Dua teori utama yang terkait dengan corporate governance adalah stewardship theory dan agency
theory. Stewardship theory dibangun
di atas asumsi filosofis mengenai sifat manusia, yaitu bahwa manusia pada
hakekatnya dapat dipercaya, mampu bertindak dengan penuh tanggungjawab,
memiliki integritas dan kejujuran terhadap pihak lain. Dengan kata lain,
stewardship theory memandang manajemen sebagai hal yang dapat dipercaya untuk
bertindak dengan sebaik-baiknya bagi kepentingan publik maupun stakeholders. Sementara itu, agency theory yang dikembangkan oleh Michael Johnson, memandang
bahwa manajemen perusahaan sebagai agents
bagi para pemegang saham, akan bertindak dengan penuh kesadaran bagi
kepentingannya sendiri. Good Corporate
Governance didefinisikan sebagai struktur, sistem, dan proses yang
digunakan oleh organ perusahaan guna memberikan nilai tambah perusahaan yang
berkesinambungan dalam jangka panjang.
Tata kelola perusahaan yang baik (Good Coorporate Governance) merupakan struktur yang oleh
stakeholder, pemegang saham, komisaris dan manajer menyusun tujuan perusahaan
dan sarana untuk mencapai tujuan tersebut dan mengawasi kinerja (OECD, 2003)
(Wahyudin Zarkasyi, 2008: 35).

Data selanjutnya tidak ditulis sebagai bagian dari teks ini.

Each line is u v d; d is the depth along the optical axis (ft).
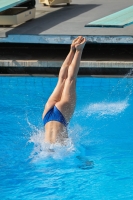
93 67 91.09
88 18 104.88
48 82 90.53
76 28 96.48
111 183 56.08
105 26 81.25
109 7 115.65
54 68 92.94
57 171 58.29
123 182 56.34
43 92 87.66
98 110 79.10
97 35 90.38
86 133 69.97
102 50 102.32
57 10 116.26
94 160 61.36
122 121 74.74
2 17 99.19
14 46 108.47
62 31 94.22
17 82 91.20
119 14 90.79
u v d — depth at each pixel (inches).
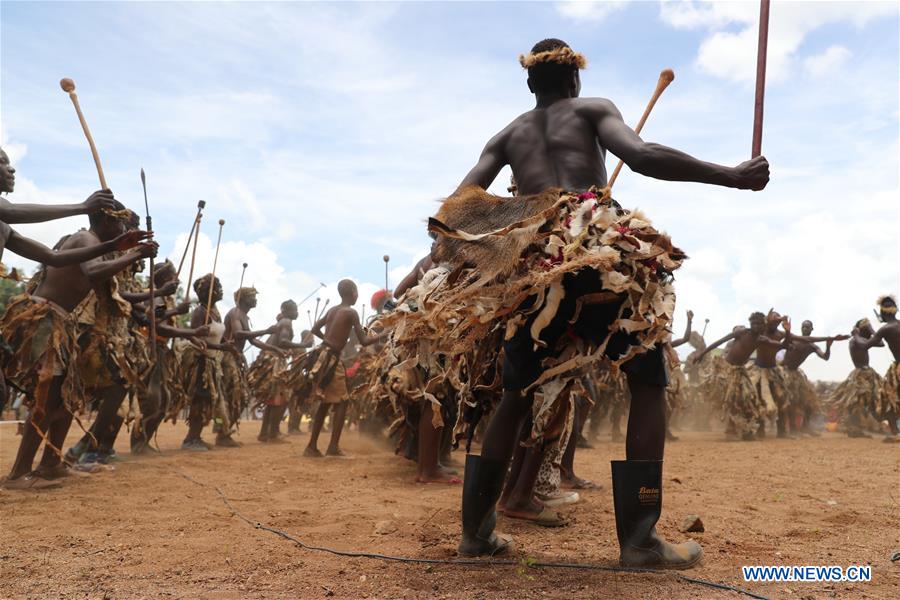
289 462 264.1
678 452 339.6
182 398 296.0
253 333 342.0
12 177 173.6
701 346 597.9
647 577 99.3
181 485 196.4
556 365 106.0
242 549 117.2
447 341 112.6
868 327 485.4
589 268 98.9
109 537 126.9
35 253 172.4
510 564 106.3
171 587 94.3
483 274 96.8
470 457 112.6
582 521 147.6
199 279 324.8
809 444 401.1
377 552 114.7
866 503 171.8
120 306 219.9
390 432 254.2
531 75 121.4
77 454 245.0
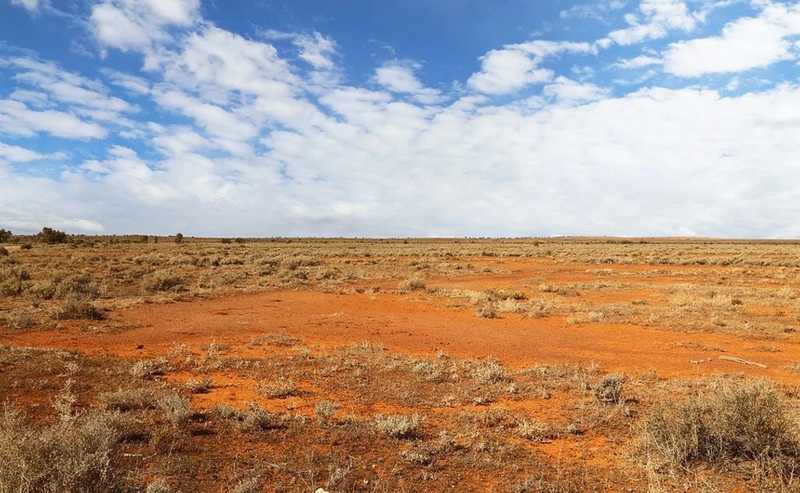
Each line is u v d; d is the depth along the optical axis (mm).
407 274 35625
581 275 37250
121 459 6293
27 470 4379
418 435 7492
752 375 11156
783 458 6262
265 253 55688
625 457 6770
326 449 6906
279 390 9344
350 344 13922
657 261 48406
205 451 6727
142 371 10453
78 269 33469
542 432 7598
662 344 14477
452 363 11961
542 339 15156
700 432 6723
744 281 32000
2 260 39781
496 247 85188
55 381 9648
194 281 28781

Good
Corporate Governance sebagai kumpulan hukum, peraturan, dan
kaidah-kaidah yang wajib dipenuhi, yang dapat mendorong kinerja sumber-sumber
perusahaan untuk berfungsi secara efisien guna menghasilkan nilai ekonomi
jangka panjang yang berkesinambungan bagi para pemegang saham maupun masyarakat
sekitar secara keseluruhan. Bank Dunia (World
Bank) penerapan Good Corporate
Governance juga diharapkan dapat menunjang upaya pemerintah dalam
menegakkan Good Corporate Governance
pada umumnya di Indonesia. Saat ini Pemerintah sedang berupaya untuk menerapkan
Good Corporate Governance dalam
birokrasinya dalam rangka menciptakan
Pemerintah yang bersih dan berwibawa.
Corporate Governance didefinisikan
oleh Monks dan Minow dalam
Darmawati (2005) adalah sebagai hubungan
partisipan dalam menentukan arah dan kinerja.
Dapat disimpulkan bahwa Good
Corporate Governance merupakan:
1. Suatu
struktur yang mengatur pola hubungan
harmonis tentang peran dewan komisaris, direksi, pemegang saham dan para stakeholder lainnya.
2. Suatu
sistem pengecekan dan perimbangan kewenangan atas pengendalian perusahaan yang
dapat membatasi munculnya dua peluang yaitu pengelolaan yang salah dan
penyalahgunaan asset perusahaan.
3. Suatu
proses yang transparan atas penentuan tujuan perusahaan, pencapaian, berikut
pengukuran kinerjanya.
Berdasarkan definisi-definisi di atas, dapat dikatakan lebih lanjut bahwa Good Corporate Governance adalah
sistem yang mengatur, mengelola, dan mengawasi proses pengendalian usaha untuk
menaikkan nilai saham sekaligus sebagai bentuk perhatian kepada stakeholders, karyawan, kreditur, dan
masyarakat sekitar. Good Corporate
Governance berusaha menjaga keseimbangan di antara pencapaian tujuan
ekonomi dan tujuan masyarakat. Tantangan dalam Corporate Governance adalah mencari cara untuk memaksimumkan
penciptaan kesejahteraan sedemikian rupa, sehingga tidak membebankan ongkos
yang tidak patut kepada pihak ketiga atau masyarakat luas.
2.1.2 Sejarah
Good Corporate Governance
Konsep Corporate
Governance yang komprehensif mulai berkembang sejak setelah kejadian The New York Stock Exchange Crash pada
19 Oktober 1987, saat itu cukup banyak perusahaan multinasional yang
tercatat di bursa efek New York, mengalami kerugian finansial yang cukup besar.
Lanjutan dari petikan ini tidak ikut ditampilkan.